Le langage d'autorité politique et ses traductions en Mauritanie précoloniale rois, chefs et émirs dans la Gibla du XIXe siècle

Adrar-Info - En Août 1848, Muhammad al-Rajil s’adressa officiellement au Gouverneur (wâli al-nasârâ) de Saint-Louis, siège de la colonie française située à l’embouchure du Fleuve Sénégal.

En tant qu’amîr des guerriers Brâkna, il demandait le reste des coutumes, ou des péages commerciaux que les marchands de Saint-Louis lui devaient à la suite de la fin de la saison de commerce de la gomme arabique, qui avait eu lieu à l’Escale du Coq, situé en territoire Brâkna, à une journée de voyage de la capitale.

Muhammad al-Rajil se doutait qu’il aurait des résistances à sa demande. Bien que les Français continuassent à le reconnaître comme Roi des Braknas et qu’ils lui payaient les cadeaux coutumiers et lui rendaient des honneurs, ils ne dissimulaient plus leur mépris à son encontre.

L’année précédente, Muhammad al-Rajil n’avait pu empêcher une soudaine poussée de violence et de vols à l’escale qui avait conduit à la suspension provisoire du commerce de la gomme. Durant la saison commerciale de l’année 1848, il subit encore une plus grande humiliation. À la fin du mois de Mai, ses propres parents rejetèrent son autorité et le forcèrent à s’exiler parmi les guerriers Trârza.

Sous la conduite de son cousin Bûbakar wuld Khaddish, ils visitèrent le représentant du Gouverneur, le Lieutenant Reverdit, pour contester le droit de Muhammad al-Rajil de collecter les coutumes ou d’agir en tant qu’amîr des guerriers Brâkna. Ils pressèrent Reverdit de leur donner le payement restant et de cesser de reconnaître leur cousin comme Roi.

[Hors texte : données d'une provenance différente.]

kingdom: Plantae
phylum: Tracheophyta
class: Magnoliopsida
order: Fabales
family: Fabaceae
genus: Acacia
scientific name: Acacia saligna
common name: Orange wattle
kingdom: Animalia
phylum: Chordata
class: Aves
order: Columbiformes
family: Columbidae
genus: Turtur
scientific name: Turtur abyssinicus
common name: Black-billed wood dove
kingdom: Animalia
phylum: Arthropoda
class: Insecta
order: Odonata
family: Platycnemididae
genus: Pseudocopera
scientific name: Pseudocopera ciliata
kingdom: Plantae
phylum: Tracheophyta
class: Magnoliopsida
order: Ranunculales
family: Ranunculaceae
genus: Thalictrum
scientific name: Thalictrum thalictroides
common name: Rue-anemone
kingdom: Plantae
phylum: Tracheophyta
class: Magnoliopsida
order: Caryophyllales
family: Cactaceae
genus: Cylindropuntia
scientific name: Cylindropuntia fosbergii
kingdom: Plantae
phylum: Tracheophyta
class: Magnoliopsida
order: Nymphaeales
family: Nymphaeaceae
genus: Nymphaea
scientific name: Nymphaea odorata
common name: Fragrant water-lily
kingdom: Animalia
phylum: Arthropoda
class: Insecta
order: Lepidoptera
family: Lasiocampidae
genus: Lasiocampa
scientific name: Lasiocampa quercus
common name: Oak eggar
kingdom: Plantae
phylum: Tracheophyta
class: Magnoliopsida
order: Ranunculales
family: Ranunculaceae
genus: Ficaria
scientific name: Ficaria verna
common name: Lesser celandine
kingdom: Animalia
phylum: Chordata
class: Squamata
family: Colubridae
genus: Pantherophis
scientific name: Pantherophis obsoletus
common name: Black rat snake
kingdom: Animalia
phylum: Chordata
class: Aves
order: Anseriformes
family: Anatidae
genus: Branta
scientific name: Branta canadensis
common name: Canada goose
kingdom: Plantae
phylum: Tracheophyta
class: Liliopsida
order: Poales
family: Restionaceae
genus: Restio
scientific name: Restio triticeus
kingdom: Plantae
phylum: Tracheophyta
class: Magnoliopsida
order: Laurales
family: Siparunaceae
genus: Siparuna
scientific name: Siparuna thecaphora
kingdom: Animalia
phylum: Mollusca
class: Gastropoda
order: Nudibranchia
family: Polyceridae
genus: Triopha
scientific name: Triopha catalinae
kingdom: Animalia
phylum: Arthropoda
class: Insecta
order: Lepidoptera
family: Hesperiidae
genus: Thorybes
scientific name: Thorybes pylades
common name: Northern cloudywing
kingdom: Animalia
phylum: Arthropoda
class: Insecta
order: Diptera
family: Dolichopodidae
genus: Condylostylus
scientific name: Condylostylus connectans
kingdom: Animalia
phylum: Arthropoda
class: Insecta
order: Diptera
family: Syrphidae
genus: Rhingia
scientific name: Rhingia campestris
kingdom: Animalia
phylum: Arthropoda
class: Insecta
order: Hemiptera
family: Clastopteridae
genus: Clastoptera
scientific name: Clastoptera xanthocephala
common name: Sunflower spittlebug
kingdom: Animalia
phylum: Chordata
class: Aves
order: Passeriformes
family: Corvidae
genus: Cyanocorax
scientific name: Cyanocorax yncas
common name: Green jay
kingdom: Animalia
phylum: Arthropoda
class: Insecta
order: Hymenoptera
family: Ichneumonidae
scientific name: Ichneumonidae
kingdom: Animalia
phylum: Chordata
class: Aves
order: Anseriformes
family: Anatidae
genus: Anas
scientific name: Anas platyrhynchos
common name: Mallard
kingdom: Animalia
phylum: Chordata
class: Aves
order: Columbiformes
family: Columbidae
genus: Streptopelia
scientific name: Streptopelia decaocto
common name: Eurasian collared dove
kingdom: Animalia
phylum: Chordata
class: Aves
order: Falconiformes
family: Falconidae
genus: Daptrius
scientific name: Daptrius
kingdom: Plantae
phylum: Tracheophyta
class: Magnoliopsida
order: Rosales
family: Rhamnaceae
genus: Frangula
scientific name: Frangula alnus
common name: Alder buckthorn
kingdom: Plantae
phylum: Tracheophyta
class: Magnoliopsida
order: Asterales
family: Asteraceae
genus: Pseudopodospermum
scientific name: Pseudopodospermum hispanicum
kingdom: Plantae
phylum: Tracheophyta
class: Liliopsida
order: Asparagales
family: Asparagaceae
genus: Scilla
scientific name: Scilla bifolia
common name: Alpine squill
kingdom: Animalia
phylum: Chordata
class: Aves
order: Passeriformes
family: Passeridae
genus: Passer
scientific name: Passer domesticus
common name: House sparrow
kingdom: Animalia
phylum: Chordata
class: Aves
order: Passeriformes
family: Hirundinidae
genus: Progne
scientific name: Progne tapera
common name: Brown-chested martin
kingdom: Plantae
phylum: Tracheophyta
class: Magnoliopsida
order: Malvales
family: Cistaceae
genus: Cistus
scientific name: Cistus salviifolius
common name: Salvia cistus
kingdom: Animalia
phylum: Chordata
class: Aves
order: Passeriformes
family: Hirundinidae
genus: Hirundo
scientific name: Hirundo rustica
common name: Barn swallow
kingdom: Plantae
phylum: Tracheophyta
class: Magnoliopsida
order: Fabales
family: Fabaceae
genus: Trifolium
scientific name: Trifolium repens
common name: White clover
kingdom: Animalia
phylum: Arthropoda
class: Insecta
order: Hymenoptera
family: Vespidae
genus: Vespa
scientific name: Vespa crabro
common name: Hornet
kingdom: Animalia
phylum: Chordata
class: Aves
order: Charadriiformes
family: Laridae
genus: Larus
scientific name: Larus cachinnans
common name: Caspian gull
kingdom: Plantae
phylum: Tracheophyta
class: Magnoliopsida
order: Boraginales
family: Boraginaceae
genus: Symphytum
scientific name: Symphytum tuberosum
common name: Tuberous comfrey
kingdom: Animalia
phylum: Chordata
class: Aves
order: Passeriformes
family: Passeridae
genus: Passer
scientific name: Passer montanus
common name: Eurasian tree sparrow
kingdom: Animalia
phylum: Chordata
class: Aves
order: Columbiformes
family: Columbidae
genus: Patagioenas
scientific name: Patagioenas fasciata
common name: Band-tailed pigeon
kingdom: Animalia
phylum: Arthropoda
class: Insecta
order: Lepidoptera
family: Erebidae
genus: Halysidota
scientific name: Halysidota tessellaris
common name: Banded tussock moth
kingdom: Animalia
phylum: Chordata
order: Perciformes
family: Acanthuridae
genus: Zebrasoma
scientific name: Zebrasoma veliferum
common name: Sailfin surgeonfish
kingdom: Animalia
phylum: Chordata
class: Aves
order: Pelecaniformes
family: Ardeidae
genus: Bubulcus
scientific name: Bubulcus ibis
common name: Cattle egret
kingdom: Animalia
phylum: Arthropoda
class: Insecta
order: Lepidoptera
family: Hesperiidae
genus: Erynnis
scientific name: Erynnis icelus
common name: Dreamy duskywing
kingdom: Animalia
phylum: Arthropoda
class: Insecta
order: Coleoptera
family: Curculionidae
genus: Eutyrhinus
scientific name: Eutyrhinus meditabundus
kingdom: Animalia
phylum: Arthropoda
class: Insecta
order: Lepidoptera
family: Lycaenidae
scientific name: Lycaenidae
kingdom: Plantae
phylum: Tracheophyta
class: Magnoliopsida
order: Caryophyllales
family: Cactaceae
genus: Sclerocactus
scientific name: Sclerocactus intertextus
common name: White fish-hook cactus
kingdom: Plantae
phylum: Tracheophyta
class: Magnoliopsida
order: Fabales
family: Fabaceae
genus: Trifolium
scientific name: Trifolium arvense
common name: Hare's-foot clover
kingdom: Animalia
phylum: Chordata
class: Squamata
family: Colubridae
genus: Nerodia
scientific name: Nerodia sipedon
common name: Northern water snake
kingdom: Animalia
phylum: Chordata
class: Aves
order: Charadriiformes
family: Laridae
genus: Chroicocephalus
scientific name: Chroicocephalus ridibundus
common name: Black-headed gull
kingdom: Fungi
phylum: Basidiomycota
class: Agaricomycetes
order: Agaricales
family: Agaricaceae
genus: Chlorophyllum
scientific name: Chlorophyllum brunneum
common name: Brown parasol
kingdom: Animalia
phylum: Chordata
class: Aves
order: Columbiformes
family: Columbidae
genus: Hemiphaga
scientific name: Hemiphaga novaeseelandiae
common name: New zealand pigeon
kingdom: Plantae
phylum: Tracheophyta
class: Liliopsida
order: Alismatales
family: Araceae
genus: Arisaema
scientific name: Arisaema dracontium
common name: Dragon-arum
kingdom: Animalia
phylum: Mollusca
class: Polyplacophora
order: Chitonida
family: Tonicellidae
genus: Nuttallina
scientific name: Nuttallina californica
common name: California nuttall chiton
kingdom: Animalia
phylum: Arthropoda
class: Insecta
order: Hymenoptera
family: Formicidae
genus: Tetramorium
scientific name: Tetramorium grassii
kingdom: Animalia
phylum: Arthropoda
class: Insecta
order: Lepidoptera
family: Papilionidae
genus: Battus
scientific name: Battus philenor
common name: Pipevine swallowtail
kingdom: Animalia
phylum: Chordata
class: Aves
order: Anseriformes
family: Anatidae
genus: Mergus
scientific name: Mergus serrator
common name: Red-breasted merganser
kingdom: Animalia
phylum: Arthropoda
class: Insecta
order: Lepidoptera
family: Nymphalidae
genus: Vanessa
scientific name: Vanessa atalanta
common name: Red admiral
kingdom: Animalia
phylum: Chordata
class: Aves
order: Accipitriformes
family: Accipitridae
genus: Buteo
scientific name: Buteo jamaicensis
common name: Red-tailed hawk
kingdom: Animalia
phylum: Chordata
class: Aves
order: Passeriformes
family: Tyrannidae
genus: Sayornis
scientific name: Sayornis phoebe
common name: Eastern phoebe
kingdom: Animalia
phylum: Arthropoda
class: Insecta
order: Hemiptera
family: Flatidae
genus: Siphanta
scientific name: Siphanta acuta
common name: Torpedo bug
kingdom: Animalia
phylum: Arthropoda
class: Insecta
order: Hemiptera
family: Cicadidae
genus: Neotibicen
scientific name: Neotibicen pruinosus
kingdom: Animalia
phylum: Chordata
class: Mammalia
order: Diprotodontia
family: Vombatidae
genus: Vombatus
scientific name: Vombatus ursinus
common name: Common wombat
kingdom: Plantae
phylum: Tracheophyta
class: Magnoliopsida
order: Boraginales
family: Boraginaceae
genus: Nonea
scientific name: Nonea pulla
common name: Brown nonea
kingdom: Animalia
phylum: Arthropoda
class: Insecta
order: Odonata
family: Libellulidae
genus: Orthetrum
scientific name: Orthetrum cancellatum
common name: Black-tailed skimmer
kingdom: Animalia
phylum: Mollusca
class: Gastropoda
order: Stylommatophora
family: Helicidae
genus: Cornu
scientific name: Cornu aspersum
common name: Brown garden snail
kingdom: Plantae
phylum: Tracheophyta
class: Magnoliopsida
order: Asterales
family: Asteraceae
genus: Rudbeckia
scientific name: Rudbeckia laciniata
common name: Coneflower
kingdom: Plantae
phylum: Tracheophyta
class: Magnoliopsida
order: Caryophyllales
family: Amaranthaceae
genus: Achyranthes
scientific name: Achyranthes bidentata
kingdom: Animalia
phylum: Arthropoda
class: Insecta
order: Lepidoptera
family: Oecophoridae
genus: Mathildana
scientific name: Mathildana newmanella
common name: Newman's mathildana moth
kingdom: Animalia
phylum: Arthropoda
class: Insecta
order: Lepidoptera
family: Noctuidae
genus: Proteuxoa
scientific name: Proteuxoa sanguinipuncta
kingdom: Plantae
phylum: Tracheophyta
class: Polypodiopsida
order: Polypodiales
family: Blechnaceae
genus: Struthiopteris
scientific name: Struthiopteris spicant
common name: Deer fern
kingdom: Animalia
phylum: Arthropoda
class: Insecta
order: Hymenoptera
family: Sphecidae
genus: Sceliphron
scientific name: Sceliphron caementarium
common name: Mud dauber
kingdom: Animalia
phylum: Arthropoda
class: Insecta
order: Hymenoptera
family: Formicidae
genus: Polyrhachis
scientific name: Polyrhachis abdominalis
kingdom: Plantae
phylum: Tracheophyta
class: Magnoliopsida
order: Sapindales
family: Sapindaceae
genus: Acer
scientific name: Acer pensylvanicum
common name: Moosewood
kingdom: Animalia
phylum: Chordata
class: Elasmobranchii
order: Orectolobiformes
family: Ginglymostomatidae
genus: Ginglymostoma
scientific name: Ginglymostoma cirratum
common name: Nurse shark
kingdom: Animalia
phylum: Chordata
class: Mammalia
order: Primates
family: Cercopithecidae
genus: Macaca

Deux semaines plus tard, Muhammad al-Rajil revint avec le puissant chef Trârza Muhammad Lhabib, accompagnés d’un grand nombre de guerriers Trârza. Il chassa ses parentes rebelles et repris le contrôle de l’escale. La question du statut des coutumes fut alors sujette de contestation. Bûbakar wuld Khaddish en avait pris une part, ainsi que le propre chef et négociateur du Roi, Njak Mukhtar. Ce qui restait était tenu comme une dette à l’encontre des commerçants.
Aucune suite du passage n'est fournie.